The cuticle of the nematode Caenorhabditis elegans is a multi-layered, collagenous extracellular "skeleton" that plays crucial roles in both motility and morphogenesis. The ultrastructure of the adult cuticle of the worm has been characterized by transmission electron microscopy (1). The cuticle is circumferentially indented at intervals of 1 mm by annular furrows. The cortical and basal layers sandwich a medial layer that links the other two via struts. Struts are unique in several respects. They are a stage-specific structure found only in adult animals. Unlike the evenly distributed sub-structures found in all other layers of the cuticle, the struts are periodically distributed. They are found in transverse rows along either side of the annulae, spaced about 0.3 mm apart. There are also some struts between these rows. The struts are oriented in a plane perpendicular the other cuticular structures. Freeze-fracture TEM indicates that the struts are anchored to the cortical and basal layers (2). The struts represent a small, contained system that could be useful in studying extracellular macromolecular assembly. The components of this system may be encoded by the bli genes.
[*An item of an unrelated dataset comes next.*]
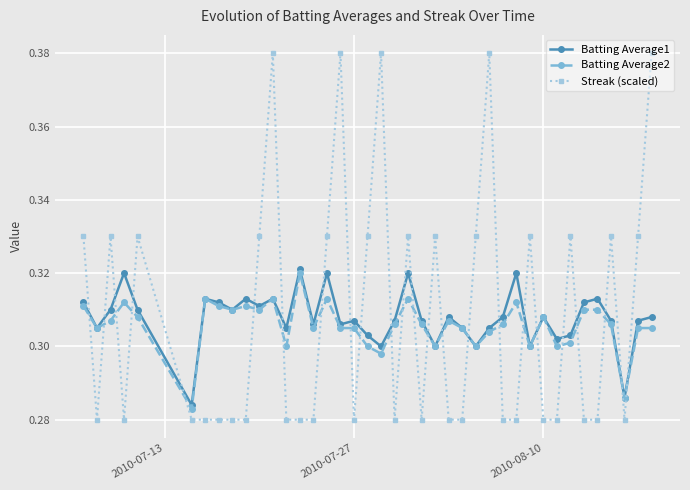

True or false: Streak (scaled) and Batting Average2 intersect in this chart.

True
The six bli genes have not been not well studied. It is known that the Bli phenotype is adult-specific and produces animals with cuticles covered by fluid-filled swellings that seem to result from a separation of the cortical and basal layers. Studies of
bli-1 mutant animals via TEM has shown that the struts are absent from the medial layer, which is instead filled with a granular electron-dense material. This leads us to believe that the Bli genes may encode the set of proteins that are necessary to process and construct the struts. Only one of the six Bli genes,
bli-4, has been studied at a molecular level. This gene encodes
kex2/subtilisin-like pro-protein convertases that may process cuticle collagens, which are likely components of struts (3). Mutations in
bli-1 and
bli-2 show partially penetrant intergenic non-complementation, meaning that although mutations in both genes are recessive, 50% of animals with a genotype
bli-2 +/+
bli-1 are blistered (Kramer, unpublished). This implies that BLI-1 and BLI-2 interact or are involved in the same process. In addition,
bli-1 and
bli-2 phenotypes are can be suppressed by mutations in some cuticle collagens (4). These interactions may indicate the components to which the struts are anchored. Both genes have been mapped to linkage group II, in areas that have been completely sequenced by the genome project. Using genetic and molecular analyses, the
bli-1 gene has been placed in an interval defined by the left end of mnDf90 and the right ends of mnDf57 and mnDf58. This area corresponds to a size of approximately three cosmid lenghts. Using PCR analysis, the
col-39 gene has been mapped to lie within this interval as well. In addition to
col-39, sequence data indicates that this region contains four other collagen genes. The
bli-2 gene has been mapped to an interval defined by the Tc1 polymorphism
stP50 and the
rbl-3 gene. The
bli-2 gene is uncovered by the ccDf5 deficiency, while the
rbl-3 gene lies outside of its right breakpoint. These data limit the region in which
bli-2 lies to roughly three cosmid lengths. Sequencing of this genomic region has indicated that no collagen genes or other genes that encode obivious cuticle proteins lie in this area. We will be presenting work relevant to determining the genomic regions encoding each of these loci, as well as the results of ultrastructural analysis of the cuticles of
bli-1 and
bli-2 mutant animals. (1) Cox, G.N., Staprans, S. and Edgar, R.S. (1981). Dev. Biol. 86: 456-470. (2) Piexoto, C.A. and De Souza, W. (1995). Tissue & Cell: 27: 561-568. (3) Thacker, C., Peters, K., Srayko, M. and Rose, A. (1995). Genes & Dev. 9: 956-971. (4) Cox, G.N., Laufer, J.S., Kusch. M. and Edgar, R.S. (1980). Genetics 95: 317-339.